Useful experience for probation officers includes:

  • work as a corrections officer
  • community work
  • social work
  • coaching experience.

Personal Qualities

Probation officers need to be:

  • good communicators
  • able to relate to people from a range of cultures and backgrounds
  • mature, honest and confident
  • good at analysis and problem solving
  • able to remain positive in difficult situations
  • alert and observant
  • able to work well under pressure.

Skills

Probation officers need to have:

  • knowledge of offender management
  • good relationship management skills
  • good report-writing skills.

Conditions

Probation officers:

  • usually work regular business hours but may also need to work Saturdays, and are sometimes on call
  • work in community probation and psychological services offices, prisons and courts
  • may visit offenders in their homes.

Subject Recommendations

There are no specific secondary education requirements to become a probation officer, but NCEA Level 3 is preferred. Useful subjects include languages, social studies and te reo Māori.

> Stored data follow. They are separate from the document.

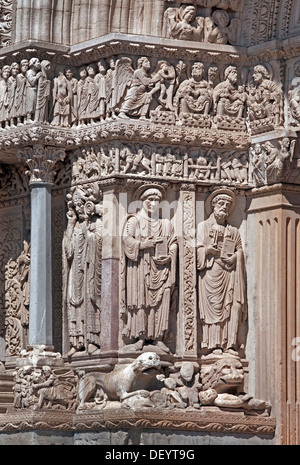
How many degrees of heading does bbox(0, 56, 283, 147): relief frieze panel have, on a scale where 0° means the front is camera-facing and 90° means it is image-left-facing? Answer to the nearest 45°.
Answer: approximately 0°

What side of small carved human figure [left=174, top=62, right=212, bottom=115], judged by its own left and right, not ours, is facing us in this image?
front

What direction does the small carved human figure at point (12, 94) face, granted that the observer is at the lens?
facing the viewer and to the right of the viewer

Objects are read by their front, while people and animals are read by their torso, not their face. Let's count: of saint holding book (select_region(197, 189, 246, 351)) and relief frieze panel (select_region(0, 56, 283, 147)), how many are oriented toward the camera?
2

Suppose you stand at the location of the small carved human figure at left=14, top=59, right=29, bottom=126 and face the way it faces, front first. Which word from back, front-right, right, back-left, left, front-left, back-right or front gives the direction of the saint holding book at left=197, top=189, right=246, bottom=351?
front-left

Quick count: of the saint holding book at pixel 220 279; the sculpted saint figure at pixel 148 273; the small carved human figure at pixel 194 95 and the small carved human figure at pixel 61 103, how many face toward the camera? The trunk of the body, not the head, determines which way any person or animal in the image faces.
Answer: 4

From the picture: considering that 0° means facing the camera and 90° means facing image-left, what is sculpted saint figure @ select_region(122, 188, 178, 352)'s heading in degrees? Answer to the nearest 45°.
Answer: approximately 0°

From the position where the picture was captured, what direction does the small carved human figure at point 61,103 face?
facing the viewer

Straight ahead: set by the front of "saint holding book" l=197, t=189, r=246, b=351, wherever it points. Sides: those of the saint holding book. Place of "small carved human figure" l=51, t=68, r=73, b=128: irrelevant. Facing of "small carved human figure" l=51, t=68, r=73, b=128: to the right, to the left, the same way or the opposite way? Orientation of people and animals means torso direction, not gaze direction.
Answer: the same way

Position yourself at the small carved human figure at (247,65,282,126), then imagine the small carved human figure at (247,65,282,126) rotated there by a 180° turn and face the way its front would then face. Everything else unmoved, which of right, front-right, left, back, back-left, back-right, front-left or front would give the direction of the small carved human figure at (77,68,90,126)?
back-left

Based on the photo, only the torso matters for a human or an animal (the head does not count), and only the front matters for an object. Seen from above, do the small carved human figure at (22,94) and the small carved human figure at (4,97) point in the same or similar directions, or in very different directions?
same or similar directions

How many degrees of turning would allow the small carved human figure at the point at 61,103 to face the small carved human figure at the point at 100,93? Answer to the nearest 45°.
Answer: approximately 45° to its left

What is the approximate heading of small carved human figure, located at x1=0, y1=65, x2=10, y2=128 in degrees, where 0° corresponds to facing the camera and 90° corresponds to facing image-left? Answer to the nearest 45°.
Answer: approximately 315°
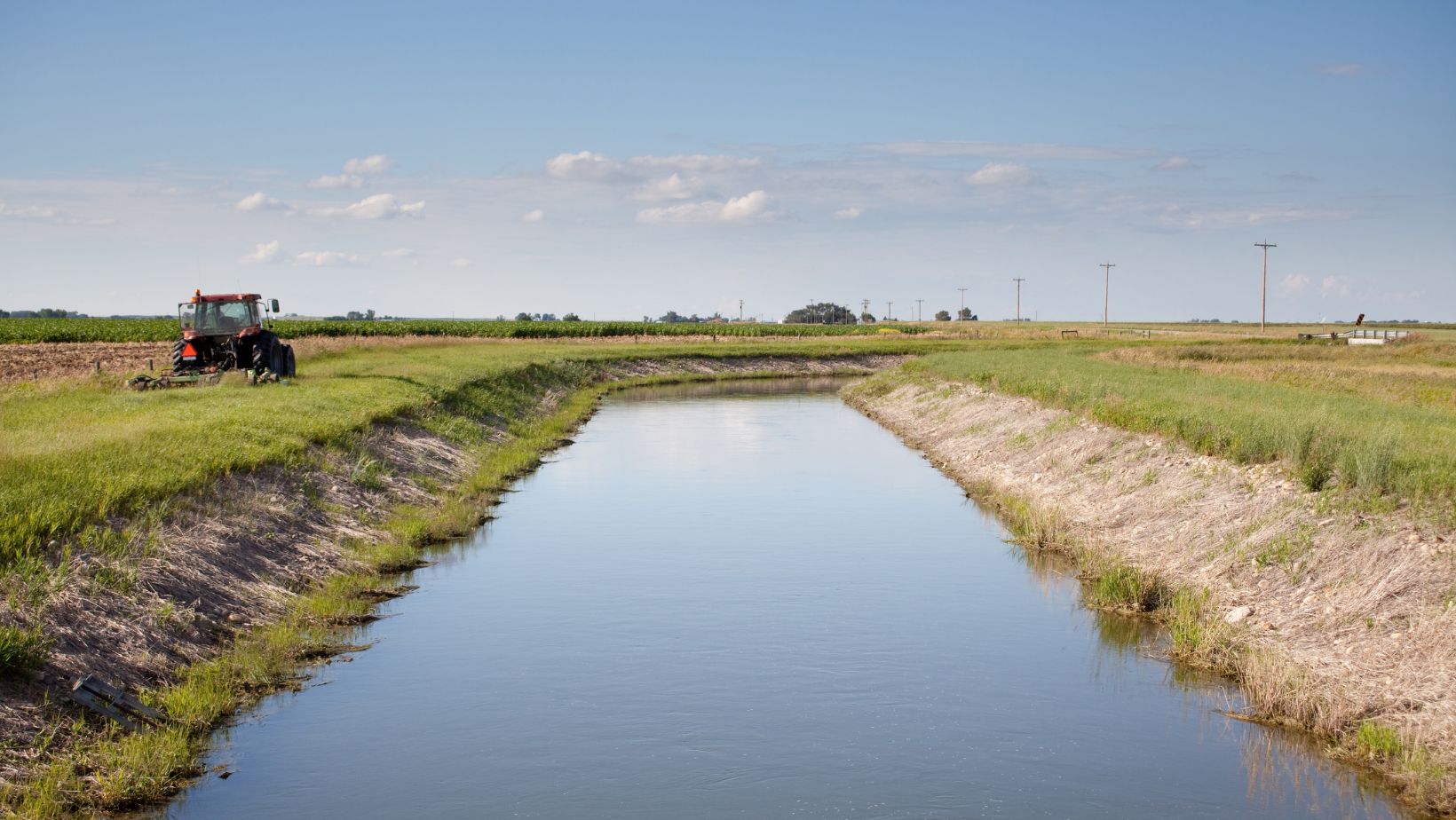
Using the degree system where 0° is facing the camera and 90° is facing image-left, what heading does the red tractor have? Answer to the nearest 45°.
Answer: approximately 225°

Probation Officers can earn around $54K-$60K per year.

Pay for probation officers varies depending on their experience and level of responsibility.

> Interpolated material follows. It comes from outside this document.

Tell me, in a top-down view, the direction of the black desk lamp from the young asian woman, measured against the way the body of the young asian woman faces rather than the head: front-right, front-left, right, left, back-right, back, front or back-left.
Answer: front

  • Probation officers usually earn between $54,000 and $60,000 a year.
  • Senior probation officers and/or practice leaders usually earn between $60,000 and $69,000.

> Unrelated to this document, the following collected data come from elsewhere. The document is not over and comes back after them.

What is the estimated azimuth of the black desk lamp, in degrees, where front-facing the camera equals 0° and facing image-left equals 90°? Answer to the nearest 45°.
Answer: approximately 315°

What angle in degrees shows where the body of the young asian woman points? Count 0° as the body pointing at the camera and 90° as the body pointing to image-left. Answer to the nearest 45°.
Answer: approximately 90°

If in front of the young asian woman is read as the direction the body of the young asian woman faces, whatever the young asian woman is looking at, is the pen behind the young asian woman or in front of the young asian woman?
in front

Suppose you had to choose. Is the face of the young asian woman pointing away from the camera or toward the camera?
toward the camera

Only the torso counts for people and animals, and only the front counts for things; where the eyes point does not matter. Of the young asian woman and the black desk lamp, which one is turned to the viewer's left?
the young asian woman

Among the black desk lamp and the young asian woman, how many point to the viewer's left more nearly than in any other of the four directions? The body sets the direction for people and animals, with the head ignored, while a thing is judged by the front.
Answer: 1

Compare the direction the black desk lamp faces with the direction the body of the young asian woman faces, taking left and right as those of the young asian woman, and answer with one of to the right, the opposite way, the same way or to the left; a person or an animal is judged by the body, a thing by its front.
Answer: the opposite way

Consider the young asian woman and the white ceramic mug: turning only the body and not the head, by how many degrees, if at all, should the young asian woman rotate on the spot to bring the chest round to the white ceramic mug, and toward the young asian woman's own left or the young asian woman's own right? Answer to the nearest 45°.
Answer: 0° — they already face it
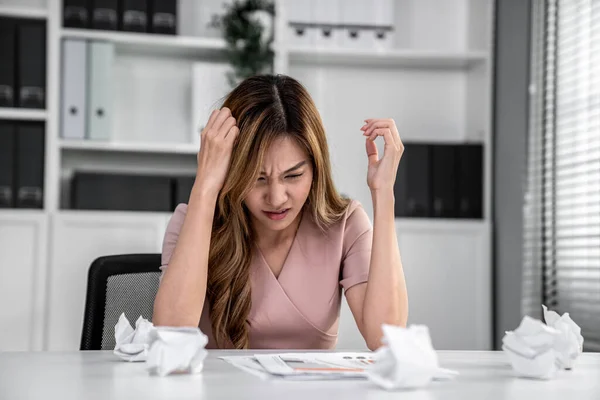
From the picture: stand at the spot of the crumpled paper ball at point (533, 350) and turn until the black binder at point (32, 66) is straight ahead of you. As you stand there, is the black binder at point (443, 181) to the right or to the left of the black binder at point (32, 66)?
right

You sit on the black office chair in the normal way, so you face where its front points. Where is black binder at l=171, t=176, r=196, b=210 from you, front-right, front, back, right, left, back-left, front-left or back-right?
back

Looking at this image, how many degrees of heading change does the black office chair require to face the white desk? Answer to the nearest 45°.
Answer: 0° — it already faces it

Probation officers in Auckland, Waitematā, Manukau, Hamilton and Wellington also receive an annual recruitment and retention allowance of between $1,000 and $2,500 a year.

Source: Department of Corrections, 2018.

Probation officers may progress to work as senior probation officers, who are responsible for mentoring and coaching new staff.

They may also move into jobs in management or policy at the Department of Corrections or the Ministry of Justice.

Years Of Training

<1 year of training usually required.

To become a probation officer you need to:

  • pass a check that proves you have not been in prison
  • pass a police vetting check
  • have a full driver's licence
  • pass a pre-employment drug test.

A tertiary qualification, such as a degree, in a subject such as psychology, criminology, sociology or social work is preferred but not essential.

The Department of Corrections provides training for new probation officers, which includes workplace and classroom learning. Training takes six months.

The Vulnerable Children Act 2014 means that if you have certain serious convictions, you can’t be employed in a role where you are responsible for, or work alone with, children.